There is a major irony in the "I don't want to be judged on dating sites, but while I'm here I'm going to judge every other group and individual on these sites" :club:
 
TheWalkingDead said:
EveWasFramed said:
TheLonelyNomad said:
...and a lot of the women on that dating site are single moms with two or more kids from a previous relationship.



What? Single moms aren't entitled to be there? Are they considered second class citizens? Does having brought a child into the world make them repulsive and something to turn your nose up at? Does it make them less valuable as human beings because they have a child/children to care for? Are they dirty in some way? Please - I'd like to know. :)

I was going to post the same thing - but I thought you'd be along to do so ;)

There is a major irony in the "I don't want to be judged on dating sites, but while I'm here I'm going to judge every other group and individual on these sites" :club:

:p We all have our buttons I guess.
 
African_weasel said:
Just let me try out tinder at least!

How thick is your skin?

I haven't tried Tinder, but from what I know it is horrible, perhaps the most shallow dating site available.
 
EveWasFramed said:
TheLonelyNomad said:
...and a lot of the women on that dating site are single moms with two or more kids from a previous relationship.

What? Single moms aren't entitled to be there? Are they considered second class citizens? Does having brought a child into the world make them repulsive and something to turn your nose up at? Does it make them less valuable as human beings because they have a child/children to care for? Are they dirty in some way? Please - I'd like to know. :)


There's a perception that single mums are looking for someone to take on the provider role - maybe a guy they wouldn't have looked at twice when they were younger.

Yes, it's a nasty and unfair judgement (about single mothers), but not every man can cope with that, especially not those who have never had relationships before, with the prospect of suddenly finding themselves thrown in the deep end with a partner and her kids and little life experience to draw upon.
 
It's one thing not to prefer dating a woman with children, for whatever your reasons, but quite another thing entirely when single mothers are looked at as undesirable because they've been in relationships and had children. That's generally the natural course of a lot of relationships.
It doesn't mean single moms are looking for fathers for their children or financial support either.
I know not every man out there thinks this way, but the generalizations really piss me off.

Record set -
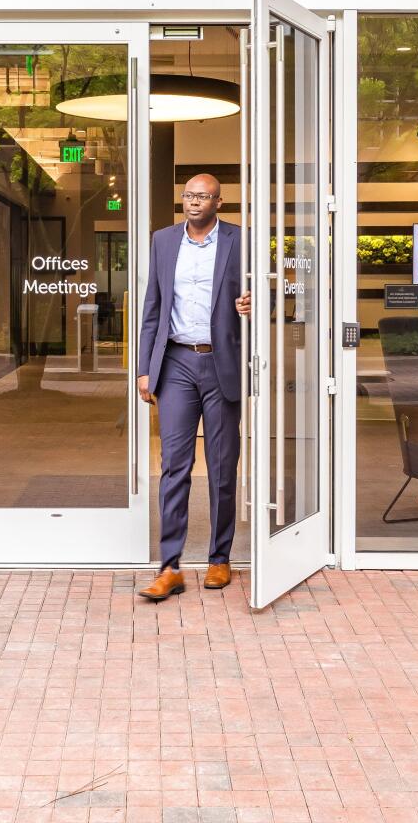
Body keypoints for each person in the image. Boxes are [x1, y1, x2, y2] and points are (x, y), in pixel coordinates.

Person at [136, 174, 250, 601]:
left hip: (222, 363)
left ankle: (219, 559)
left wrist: (256, 303)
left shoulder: (242, 240)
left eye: (203, 196)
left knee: (222, 467)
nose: (194, 202)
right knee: (174, 466)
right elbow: (152, 308)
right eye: (188, 195)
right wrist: (145, 370)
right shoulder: (163, 241)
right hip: (176, 363)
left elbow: (271, 295)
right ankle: (170, 567)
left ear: (219, 202)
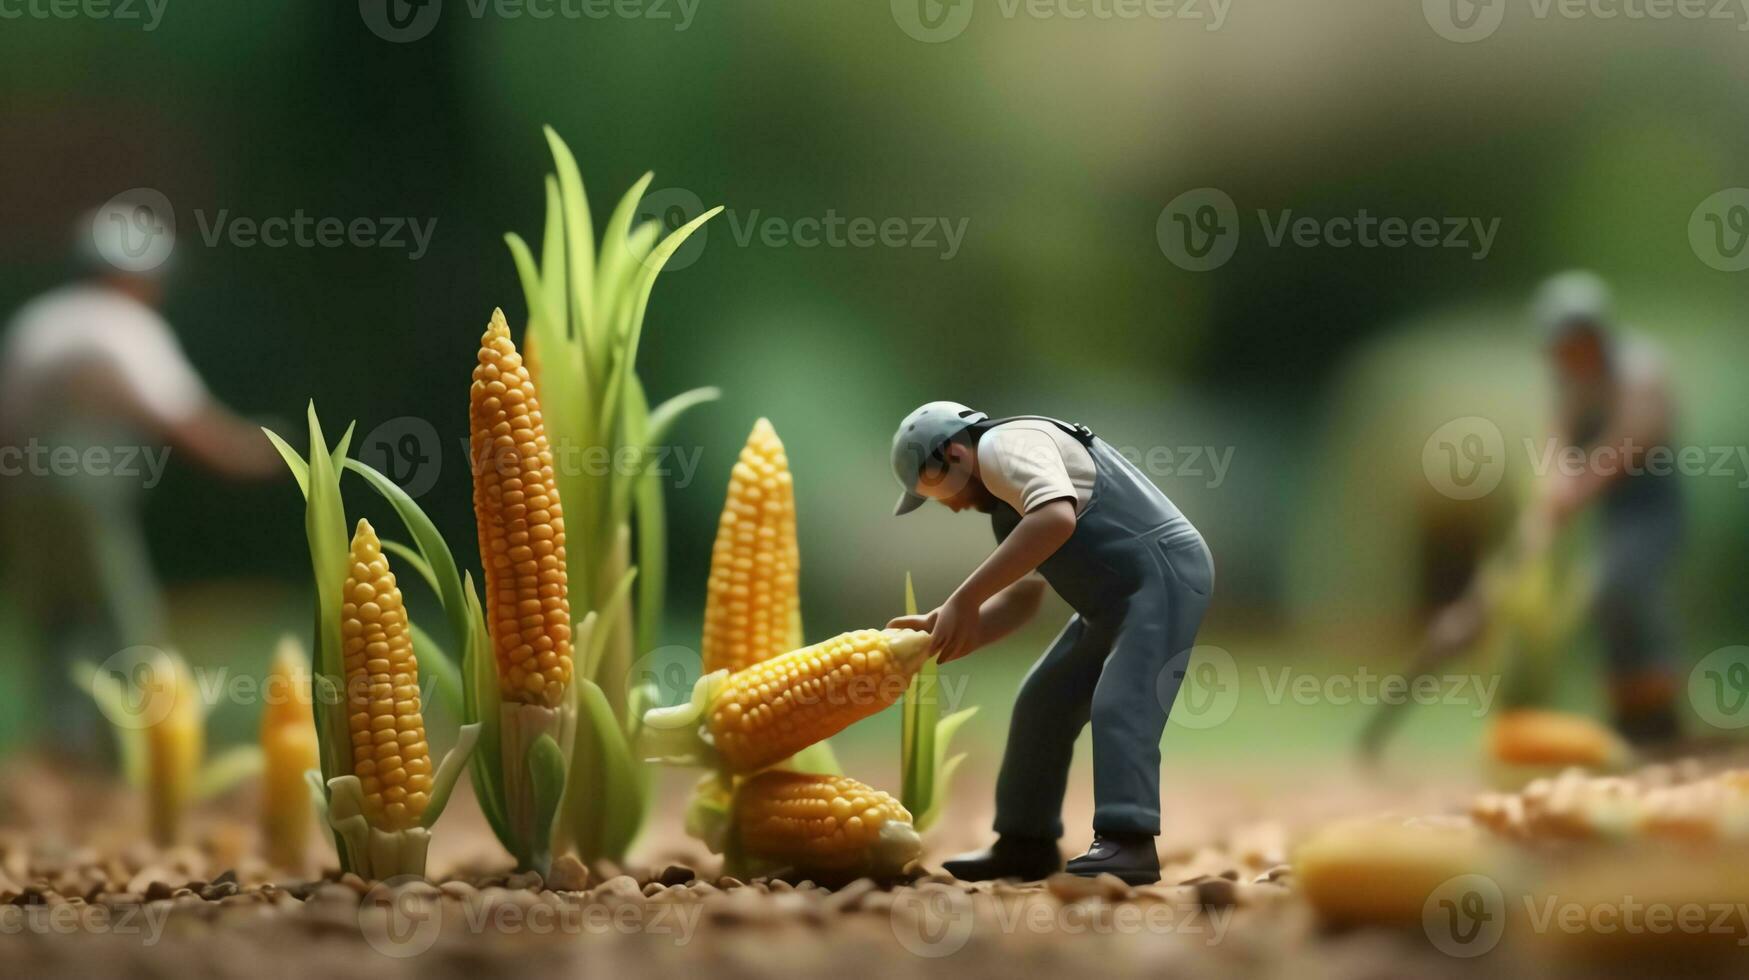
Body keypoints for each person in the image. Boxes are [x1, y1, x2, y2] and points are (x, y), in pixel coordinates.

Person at [887, 402, 1214, 884]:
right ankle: (1025, 841)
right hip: (1113, 602)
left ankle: (1129, 841)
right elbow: (1022, 601)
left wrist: (963, 598)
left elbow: (1057, 520)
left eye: (936, 492)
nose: (950, 506)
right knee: (1042, 702)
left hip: (1160, 575)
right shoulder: (1009, 502)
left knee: (1122, 702)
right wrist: (954, 630)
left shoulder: (1007, 446)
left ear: (956, 454)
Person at [0, 207, 281, 751]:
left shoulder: (41, 319)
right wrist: (249, 452)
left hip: (24, 489)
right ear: (132, 275)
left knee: (55, 617)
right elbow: (178, 414)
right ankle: (128, 750)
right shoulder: (124, 325)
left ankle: (63, 745)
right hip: (85, 486)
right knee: (121, 615)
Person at [1517, 270, 1684, 743]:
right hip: (1611, 509)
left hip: (1653, 503)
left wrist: (1576, 489)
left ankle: (1660, 703)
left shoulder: (1640, 369)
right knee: (1604, 602)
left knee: (1624, 586)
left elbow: (1627, 444)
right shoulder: (1570, 381)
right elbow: (1557, 441)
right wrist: (1547, 498)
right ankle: (1629, 712)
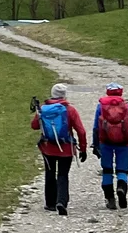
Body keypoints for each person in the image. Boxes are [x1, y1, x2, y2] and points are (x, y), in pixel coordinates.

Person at [31, 82, 87, 216]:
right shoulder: (70, 110)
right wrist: (83, 149)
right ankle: (61, 201)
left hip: (47, 148)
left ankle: (50, 203)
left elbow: (34, 126)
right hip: (66, 149)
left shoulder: (44, 108)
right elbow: (81, 131)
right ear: (64, 95)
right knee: (63, 175)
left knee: (50, 173)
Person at [91, 81, 128, 210]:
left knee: (107, 170)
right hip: (124, 143)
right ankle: (121, 188)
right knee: (122, 170)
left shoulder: (101, 107)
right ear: (121, 92)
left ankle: (110, 199)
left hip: (105, 142)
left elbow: (95, 128)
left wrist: (95, 145)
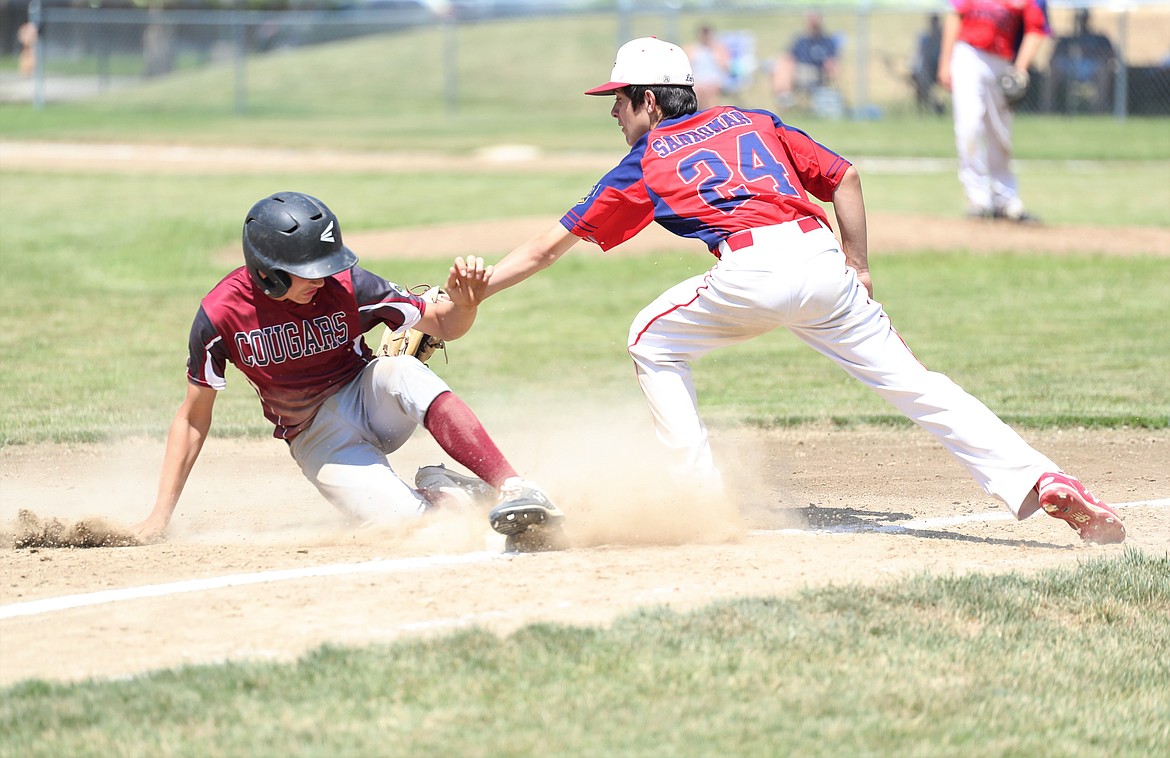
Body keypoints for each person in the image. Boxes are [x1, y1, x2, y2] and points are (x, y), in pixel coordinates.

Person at [476, 37, 1125, 546]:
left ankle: (700, 504)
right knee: (919, 386)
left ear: (650, 101)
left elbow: (543, 249)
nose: (614, 112)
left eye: (620, 99)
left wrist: (476, 293)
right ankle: (1042, 477)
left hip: (753, 270)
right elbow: (845, 178)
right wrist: (858, 263)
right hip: (823, 264)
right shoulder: (751, 119)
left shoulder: (644, 159)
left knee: (650, 340)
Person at [132, 191, 565, 550]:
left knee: (402, 371)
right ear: (268, 274)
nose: (323, 279)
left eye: (328, 265)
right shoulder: (220, 314)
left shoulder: (349, 284)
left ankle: (513, 486)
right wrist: (159, 516)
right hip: (317, 438)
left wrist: (465, 303)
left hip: (366, 394)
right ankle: (448, 491)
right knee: (410, 525)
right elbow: (192, 417)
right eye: (308, 272)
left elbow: (445, 323)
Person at [937, 0, 1049, 222]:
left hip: (1002, 61)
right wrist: (945, 62)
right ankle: (978, 199)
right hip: (968, 54)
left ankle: (1005, 199)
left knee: (1000, 134)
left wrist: (1020, 70)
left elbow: (1036, 29)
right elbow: (955, 15)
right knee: (968, 126)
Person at [1045, 8, 1117, 113]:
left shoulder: (1098, 37)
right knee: (1054, 69)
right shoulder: (1067, 38)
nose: (1081, 22)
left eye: (1083, 19)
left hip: (1090, 65)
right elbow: (1053, 56)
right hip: (1070, 64)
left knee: (1103, 70)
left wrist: (1091, 52)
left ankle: (1098, 110)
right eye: (1078, 19)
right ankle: (1047, 108)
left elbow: (1111, 55)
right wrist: (1069, 51)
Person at [772, 11, 840, 111]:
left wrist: (831, 70)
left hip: (815, 73)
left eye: (815, 21)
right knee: (783, 64)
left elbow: (832, 64)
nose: (813, 24)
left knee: (786, 68)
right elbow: (789, 56)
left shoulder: (826, 41)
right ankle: (785, 96)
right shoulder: (801, 40)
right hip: (797, 71)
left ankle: (785, 98)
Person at [687, 24, 731, 111]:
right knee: (697, 90)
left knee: (709, 90)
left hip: (714, 78)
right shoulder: (693, 49)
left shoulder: (718, 49)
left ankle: (708, 113)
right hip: (698, 79)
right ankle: (699, 114)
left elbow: (725, 67)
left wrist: (715, 53)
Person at [911, 14, 946, 115]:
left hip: (938, 70)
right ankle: (931, 106)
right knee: (921, 79)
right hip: (927, 72)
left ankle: (935, 106)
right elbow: (919, 56)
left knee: (923, 78)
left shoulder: (942, 38)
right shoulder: (925, 38)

Required work -
1 > Using the forum thread, say whether each statement agrees with it. Answer yes or no and quote the words that decide it.
(a) One post calls Tinder perhaps the most shallow dating site available.
(b) The writer of that post has tried Tinder.
(c) The last post says single moms are looking for financial support.
2 > Answer these questions from the forum thread.
(a) How many kids from a previous relationship does the quoted post by TheLonelyNomad say many of the women have?
(b) What does African_weasel want to try out?
(c) Which men does one post say would struggle most with being "thrown in the deep end" with a partner and her kids?
3 > Translate this sentence from the forum thread into Spanish: "That's generally the natural course of a lot of relationships."

Solutions per task -
1 >
(a) Yes: "perhaps the most shallow dating site available."
(b) No: "I haven't tried Tinder"
(c) No: "It doesn't mean single moms are looking for fathers for their children or financial support either."

2 >
(a) Two or more.
(b) Tinder.
(c) Those who have never had relationships before.

3 > Ese es, por lo general, el curso natural de muchas relaciones.